Read this to really identify your current privilege level (look for CPL, which is a pictorialization of Jason's answer):
http://duartes.org/gustavo/blog/post/cpu-rings-privilege-and-protection
It is a simple question and does not need any expert comment as provided above..
The question is how does a cpu come to know whether it is kernel mode or its a user mode.
The answer is "mode bit"....
It is a bit in Status register of cpu's registers set.
When "mode bit=0",,,it is considered as kernel mode(also called,monitor mode,privileged mode,protected mode...and many other...)
When "mode bit=1",,it is considered as User mode...and user can now perform its personal applications without any special kernel interruption.
so simple...isn't it??
If I understand correctly, a memory adderss in system space is accesible only from kernel mode. Does it mean when components mapped in system space are executed the processor must be swicthed to kernel mode?
For ex: the virtual memory manager is a frequently used component and is mapped in system space. Whenever the VMM runs in the context of user process (lets say it translated an address), does the processor must be swicthed to kernel mode?
Thanks,
Suresh.
Typically, there's 2 parts involved.The MMU(Memory manage unit) which is a hardware component that does the translation from virtual addresses to physical addresses. And the operating system VM subsystem.
The operating system part needs to run in privileged mode (a.k.a. kernel mode) and will set up/change the mapping in the MMU based on the the user space needs.
E.g. to request more (virtual) memory, or map a file into memory, a transition to kernel mode is needed and the VM subsystem can change the mapping of the process.
Around this there's often a ton of tricks to be made - e-g. map the whole address space of the kernel into the user process virtual space, but change its access so the process can't use that memory - this means whenever you transit to kernel mode you don't need to reload the mapping for the kernel.
Taking your example of the virtual memory manager, it never actually runs in user space. To allocate memory, user mode applications make calls to the Win32 API (NTDLL.DLL as one example) to routines such as VirtualAlloc.
With regards to address translation, here's a summary of how it works (based on the content from Windows Internals 5th Edition).
The VMM uses page tables which the CPU uses to translate virtual addresses to physical addresses. The page tables live in the system space. Each table contains many PTEs (page table entries) which stores the physical address to which a virtual address is mapped. I won't go into too much detail here, but the point is that all of the VMM's work is performed in system space and not in user space.
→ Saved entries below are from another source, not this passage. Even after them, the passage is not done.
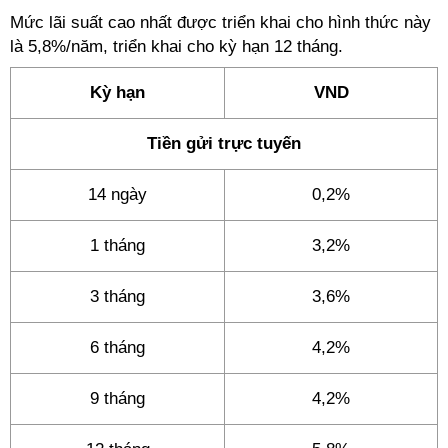
Mức lãi suất cao nhất được triển khai cho hình thức này
là 5,8%/năm, triển khai cho kỳ hạn 12 tháng.
Kỳ hạn
VND
Tiền gửi trực tuyến
14 ngày
0,2%
1 tháng
3,2%
3 tháng
3,6%
6 tháng
4,2%
9 tháng
4,2%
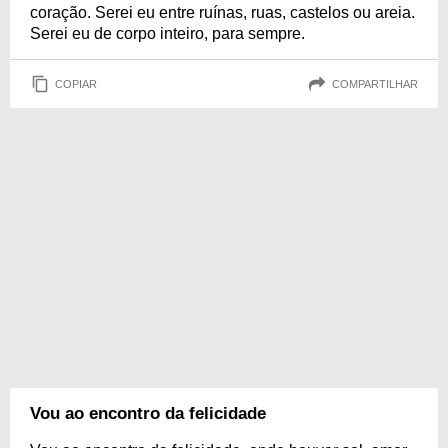
coração. Serei eu entre ruínas, ruas, castelos ou areia.
Serei eu de corpo inteiro, para sempre.
COPIAR
COMPARTILHAR
Vou ao encontro da felicidade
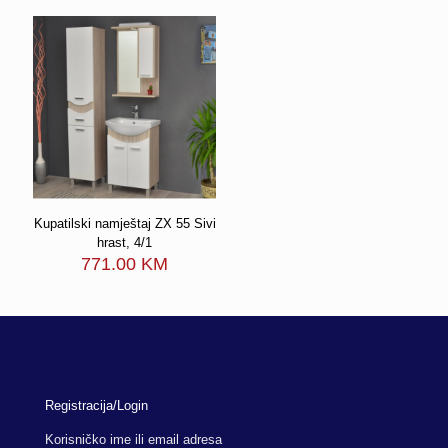
Kupatilski namještaj ZX 55 Sivi
hrast, 4/1
771.00
KM
Registracija/Login
Korisničko ime ili email adresa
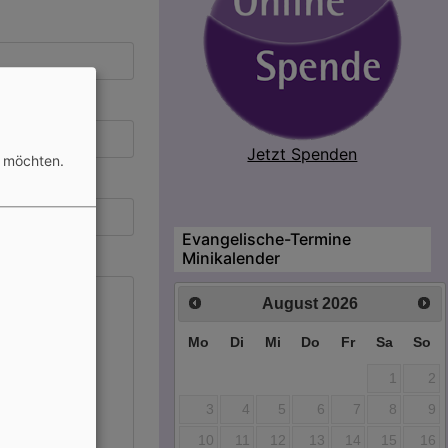
Jetzt Spenden
n möchten.
Evangelische-Termine
Minikalender
August
2026
Mo
Di
Mi
Do
Fr
Sa
So
1
2
3
4
5
6
7
8
9
10
11
12
13
14
15
16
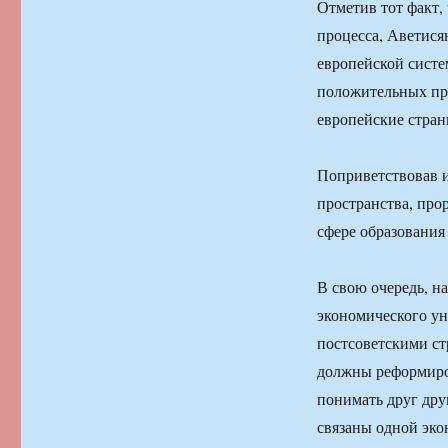
Отметив тот факт,
процесса, Аветися
европейской систе
положительных при
европейские страны
Поприветствовав и
пространства, про
сфере образования
В свою очередь, н
экономического ун
постсоветскими ст
должны реформиро
понимать друг дру
связаны одной эко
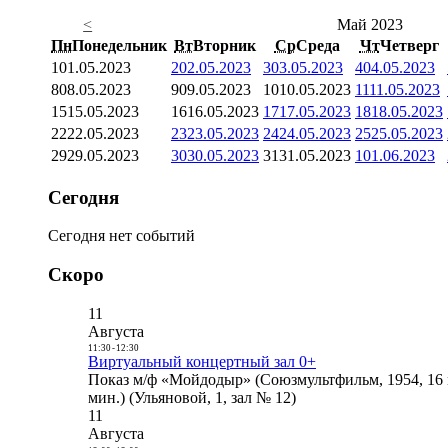
<
Май 2023
Пн
Понедельник
Вт
Вторник
Ср
Среда
Чт
Четверг
1
01.05.2023
2
02.05.2023
3
03.05.2023
4
04.05.2023
8
08.05.2023
9
09.05.2023
10
10.05.2023
11
11.05.2023
15
15.05.2023
16
16.05.2023
17
17.05.2023
18
18.05.2023
22
22.05.2023
23
23.05.2023
24
24.05.2023
25
25.05.2023
29
29.05.2023
30
30.05.2023
31
31.05.2023
1
01.06.2023
Сегодня
Сегодня нет событий
Скоро
11
Августа
11:30
-
12:30
Виртуальный концертный зал 0+
Показ м/ф «Мойдодыр» (Союзмультфильм, 1954, 16 
мин.) (Ульяновой, 1, зал № 12)
11
Августа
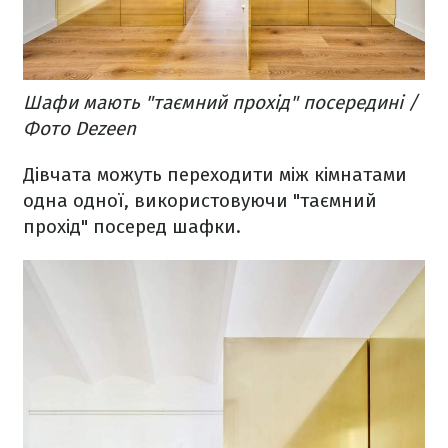
Шафи мають "таємний прохід" посередині /
Фото Dezeen
Дівчата можуть переходити між кімнатами
одна одної, використовуючи "таємний
прохід" посеред шафки.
As for context switching - when a thread running in user space needs to run in the system space, then a context switch will occur. Since the memory manager lives in system space, it's threads never need to make a context switch, since it already lives in the system space.
Apologies for the simplistic explanation, this is quite a complicated topic of discussion in depth. I would highly recommend that you pick up a copy of Windows Internals as this sounds like it would come in handy for you.